Il carnevale d’Ivrea fa parte di una tradizione storica importantissima ed è un evento italiano conosciuto in tutto il mondo. Nato nel periodo medioevale, si sviluppa attorno a leggende che interessano personaggi come la mugnaia, il barone, il generale, gli ufficiali a cavallo e tanti altri.

Sicuramente il carnevale d’Ivrea è conosciuto anche per la battaglia delle arance: turisti e popolani si riversano nelle strade indossando un cappello rosso (berretto frigio) e combattono a colpi di arance.
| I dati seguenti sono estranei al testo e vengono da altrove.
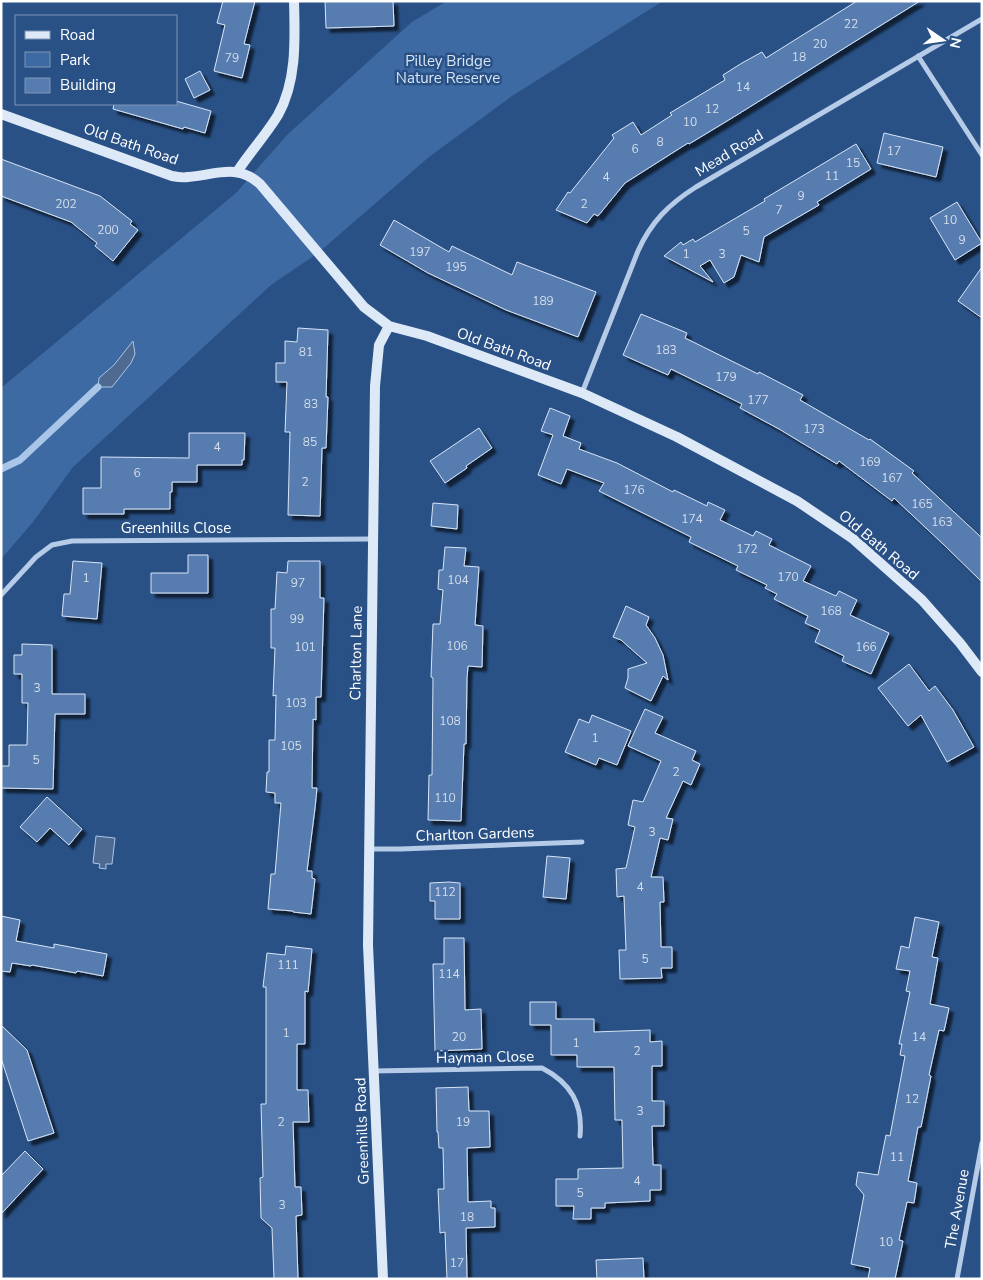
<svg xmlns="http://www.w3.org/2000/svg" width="983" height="1280" viewBox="0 0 983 1280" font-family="'Nunito Sans',sans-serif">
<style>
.green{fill:#3e6aa3}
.water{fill:#4e6a90;stroke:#a9c6e8}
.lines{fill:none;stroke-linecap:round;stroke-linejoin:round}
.stream{stroke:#a9c6e8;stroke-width:7}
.building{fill:#567cb0;stroke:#d8e5f6;filter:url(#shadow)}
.street{stroke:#b5cbe8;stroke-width:5}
.secondary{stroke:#dee9f7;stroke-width:10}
.labels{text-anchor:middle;stroke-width:5;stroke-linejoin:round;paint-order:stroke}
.number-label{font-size:12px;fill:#d5deeb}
.park-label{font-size:15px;fill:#d8e5f6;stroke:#295186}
.street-label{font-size:15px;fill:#fff;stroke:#295186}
</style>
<defs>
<filter id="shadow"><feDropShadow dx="4.5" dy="4.5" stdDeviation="1" flood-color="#0009"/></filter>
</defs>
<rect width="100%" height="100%" fill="#295186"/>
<path class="green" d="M447,1H663L512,96L429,157L318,253L271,285L73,467L33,522L1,559V388L236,193L288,134L412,22Z"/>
<path class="water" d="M133,341L135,354L131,363L112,387H98L99,378L114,365Z
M96,836L115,838L112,864H106V869L99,868L100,864L93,863Z"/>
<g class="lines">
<path class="stream" d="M1,469L20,460L98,387"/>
</g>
<path class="building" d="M223,1H255L244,44L250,45L242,78L214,71L225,25L217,23Z
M325,1H393L394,26L326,28Z
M857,1H920L732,118L689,144L688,143L625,183L598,216L594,214L587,223L556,210L568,192L570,193L614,138L612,135L633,122L641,135L672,115L670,113L725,80L723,75L742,63L762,52L766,58Z
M200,71L210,90L194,98L185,79Z
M176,101L211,111L205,133L184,127L183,129L113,109L114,104H176Z
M884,133L943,147L936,177L877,163Z
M856,144L871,169L817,202L819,205L764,237L759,262L741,255L734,277L724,283L710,260L700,266L713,282L664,256L681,242L683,245L693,239L695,242L765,201L764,199Z
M1,159L100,196L132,221L130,224L138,230L113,261L95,246L97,243L71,222L1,196Z
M957,202L982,243L955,260L930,218Z
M394,220L449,252L452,246L512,275L517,262L596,292L578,337L506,310L428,273L380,245Z
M982,267V318L958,301Z
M641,314L687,333L685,338L758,374L759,372L803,395L800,400L869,440L870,439L914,471L912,473L982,538V582L943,544L894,498L892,501L839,461L837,464L779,429L740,408L742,404L671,369L668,375L623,355Z
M298,328L328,330L326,397H328L326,448H322L320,516L288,515L290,432H285L287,382H276V363H285V341L297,342Z
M550,408L570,416L563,436L581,443L579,449L617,463L673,492L674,490L707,506L708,502L725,510L720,520L753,536L756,531L772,539L769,545L811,566L803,581L836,596L839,591L857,600L850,615L889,633L871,674L842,661L844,656L815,642L820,630L805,623L808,616L774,599L777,594L765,588L767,585L736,570L738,566L689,542L691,537L599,491L604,483L567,469L561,484L538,475L553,435L541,431Z
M479,428L492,448L466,466L467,468L445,483L430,461Z
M189,433H245L244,460H242V465H197V482H172V492H170V509H124V514H83V488H101V457L189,458Z
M433,503L458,505L457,529L431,526Z
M445,547L466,548L464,566L479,567L475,625L483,626L482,667L468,666L467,678L466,744H464L461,821L428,820L429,775H432L433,678L431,677L433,624H440L443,590L438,589L439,570H443Z
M188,555H208V593H151V573H188Z
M73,561L102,563L97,619L62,616L64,594H70Z
M288,561H320V598H324L321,697H316V720L313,719L312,788H317L315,808L307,871H312V878L315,879L311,914L293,912V911L268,909L271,874H275L281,803H275V793L266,792L267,772H269V740H275L276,695L273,696L275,648H271V609H275L277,572L287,573Z
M626,606L649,617L646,625L655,638L663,655L668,680L663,676L651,701L625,688L628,678V669L647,663L621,640L613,637Z
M22,644L52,645V694H85V714H55L53,789L1,788V766H9V745H27L28,703H22V674H14V655H22Z
M909,664L929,691L935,686L953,710L974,747L947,762L921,715L908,726L878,688Z
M645,709L663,717L655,733L696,751L692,760L700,764L691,785L683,781L666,818L673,819L668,840L660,838L651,877H663L664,902H660L661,947H672V968H661L662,978L620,979L619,950H626L624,896L617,897L616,869L626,868L635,827L628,825L633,800L643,802L661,761L628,746Z
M592,715L631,731L617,765L599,758L596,765L565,752L579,719L589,723Z
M47,797L82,829L69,845L50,828L37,842L20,827Z
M547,856L570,858L566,899L543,897Z
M449,882L460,883V919H435V901H430V883Z
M1,916L20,920L16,941L54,948V944L107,954L103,976L77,971L76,973L32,965L31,966L12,963L10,972L1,971Z
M915,917L939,922L932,957L938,958L930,1004L949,1008L944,1031L939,1030L929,1075L931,1076L921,1127H918L908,1181L917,1183L914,1203L907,1202L899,1240L903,1241L895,1279H868L870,1268L851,1264L864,1195L856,1185L858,1172L878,1175L886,1135L890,1136L905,1056L900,1055L902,1044H899L910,992L906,991L910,971L896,969L901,946L909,948Z
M444,938H464L465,1010L481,1009L482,1049L435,1051L433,964H444Z
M286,946L312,949L308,992L305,991V1044H297V1090H308L309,1122H293L295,1187H301L302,1215L296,1216L298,1279H274L272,1228L261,1218L260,1178L263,1177L261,1104H266V987H263L267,953L285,955Z
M530,1002H556V1019H594V1032L650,1030V1042L662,1041V1066H652V1101H664V1126H652L653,1165H661V1190H650V1201L605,1203V1208H591V1219H573L574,1206H556V1179H578V1169L623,1168L622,1120H615L614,1067H577V1055H551V1025H530Z
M1,1025L27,1050L54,1133L28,1141L1,1058Z
M468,1087L469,1111H489L490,1147L467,1148L468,1202L491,1201V1208H495V1227L466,1228L467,1279H447L445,1232L440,1233L438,1189H444L443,1148H439L438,1132H437L436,1088Z
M25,1151L43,1169L1,1214V1176Z
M643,1258L644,1279H597L596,1260Z"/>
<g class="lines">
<path class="street" d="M918,56L982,155
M582,393L638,251C651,222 669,204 696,187L982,19
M1,595L36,557L52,545L72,541L372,539
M369,849H401L582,842
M374,1071L542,1068C571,1083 583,1104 580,1136
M957,1279L982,1143"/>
<path class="secondary" d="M1,114L172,176C177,177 183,178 188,177C215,175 237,163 260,184L364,307L389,326L427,336L582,393L677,437L797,501L852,538L922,600L960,643L982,672
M237,172C250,152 266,135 278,115C297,81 295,39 294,1
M383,1279L368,945L375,386L379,345L389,326"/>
</g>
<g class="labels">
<g class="number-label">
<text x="851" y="28">22</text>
<text x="820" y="48">20</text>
<text x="799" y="61">18</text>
<text x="232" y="62">79</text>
<text x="743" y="91">14</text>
<text x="712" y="113">12</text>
<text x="690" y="126">10</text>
<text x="660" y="146">8</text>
<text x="635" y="153">6</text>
<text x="894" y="155">17</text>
<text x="853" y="167">15</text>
<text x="832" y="180">11</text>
<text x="606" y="181">4</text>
<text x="801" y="200">9</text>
<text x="66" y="208">202</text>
<text x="584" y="208">2</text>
<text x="779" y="214">7</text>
<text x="950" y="224">10</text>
<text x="108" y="234">200</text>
<text x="746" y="235">5</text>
<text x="962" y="244">9</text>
<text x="420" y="256">197</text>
<text x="686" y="258">1</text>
<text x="722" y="258">3</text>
<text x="456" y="271">195</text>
<text x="543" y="305">189</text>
<text x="666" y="354">183</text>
<text x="306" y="356">81</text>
<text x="726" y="381">179</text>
<text x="758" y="404">177</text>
<text x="311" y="408">83</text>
<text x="814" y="433">173</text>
<text x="310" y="446">85</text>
<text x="217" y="451">4</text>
<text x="870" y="466">169</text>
<text x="137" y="477">6</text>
<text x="892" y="482">167</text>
<text x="305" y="486">2</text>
<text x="634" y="494">176</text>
<text x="922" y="508">165</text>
<text x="692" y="523">174</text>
<text x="942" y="526">163</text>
<text x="747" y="553">172</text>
<text x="788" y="581">170</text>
<text x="86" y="582">1</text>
<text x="458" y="584">104</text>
<text x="298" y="587">97</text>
<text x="831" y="615">168</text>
<text x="297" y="623">99</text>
<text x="457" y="650">106</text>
<text x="305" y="651">101</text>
<text x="866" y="651">166</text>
<text x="37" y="692">3</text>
<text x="296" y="707">103</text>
<text x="450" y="725">108</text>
<text x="595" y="742">1</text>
<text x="291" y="750">105</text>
<text x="36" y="764">5</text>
<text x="676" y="776">2</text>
<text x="445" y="802">110</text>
<text x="652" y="836">3</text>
<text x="640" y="891">4</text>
<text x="445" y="896">112</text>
<text x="645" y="963">5</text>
<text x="288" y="969">111</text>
<text x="449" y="978">114</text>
<text x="286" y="1037">1</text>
<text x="459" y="1041">20</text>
<text x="919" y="1041">14</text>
<text x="576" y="1047">1</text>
<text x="637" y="1055">2</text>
<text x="912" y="1103">12</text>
<text x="640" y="1115">3</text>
<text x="281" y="1126">2</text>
<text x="463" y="1126">19</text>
<text x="897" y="1161">11</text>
<text x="637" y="1185">4</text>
<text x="580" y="1197">5</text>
<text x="282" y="1209">3</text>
<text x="467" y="1221">18</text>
<text x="886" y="1246">10</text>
<text x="457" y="1267">17</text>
</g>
<g class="park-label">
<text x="448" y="66">Pilley Bridge<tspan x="448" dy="17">Nature Reserve</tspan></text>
</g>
<g class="street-label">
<text transform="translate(131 144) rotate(19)" y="5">Old Bath Road</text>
<text transform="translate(729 153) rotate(-31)" y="5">Mead Road</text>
<text transform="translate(504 349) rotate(20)" y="5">Old Bath Road</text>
<text x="176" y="533">Greenhills Close</text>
<text transform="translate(879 545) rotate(40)" y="5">Old Bath Road</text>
<text transform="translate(356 653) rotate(-89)" y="5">Charlton Lane</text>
<text transform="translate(475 834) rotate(-2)" y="5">Charlton Gardens</text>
<text transform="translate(485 1057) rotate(-1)" y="5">Hayman Close</text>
<text transform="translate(362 1131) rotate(-92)" y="5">Greenhills Road</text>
<text transform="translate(957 1209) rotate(-80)" y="5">The Avenue</text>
</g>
</g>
<rect width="983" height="1280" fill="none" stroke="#ffffff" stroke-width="5"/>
<rect x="15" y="15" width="162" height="90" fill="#295186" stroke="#7f97b6"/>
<rect x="25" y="31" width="25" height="8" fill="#dee9f7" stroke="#7f97b6"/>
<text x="60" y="40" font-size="15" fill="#ffffff">Road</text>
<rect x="25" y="52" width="25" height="15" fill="#3e6aa3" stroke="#7f97b6"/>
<text x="60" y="65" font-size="15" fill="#ffffff">Park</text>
<rect x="25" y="78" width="25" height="15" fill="#567cb0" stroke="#7f97b6"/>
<text x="60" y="90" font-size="15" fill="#ffffff">Building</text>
<g transform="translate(943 40) rotate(103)" stroke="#295186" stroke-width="4" paint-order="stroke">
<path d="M0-4L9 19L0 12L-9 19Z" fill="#ffffff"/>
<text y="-8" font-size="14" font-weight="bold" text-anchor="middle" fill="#ffffff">N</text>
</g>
</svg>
La città del canavese è nota anche per la produzione di vini come l’Erbaluce di Caluso, Carema DOC e Canavese DOC. Il primo è un vino bianco secco nato dal vitigno erbaluce in purezza. Il Carema DOC invece nasce da uve nebbiolo (minimo 85%) e da’ origine ad un vino rosso con un affinamento importante. Il Canavese DOC può essere un vino bianco nato da uve Erbaluce, rosato o rosso con uve Nebbiolo, Neretto o Freisa in percentuali differenti.

Per quanto riguarda la gastronomia, famosissime sono le miasse. Queste sono dei rettangoli croccanti cucinati con farina di mais, uova, olio e acqua da accompagnare rigorosamente con formaggio piccante e leggermente speziato (Salignun).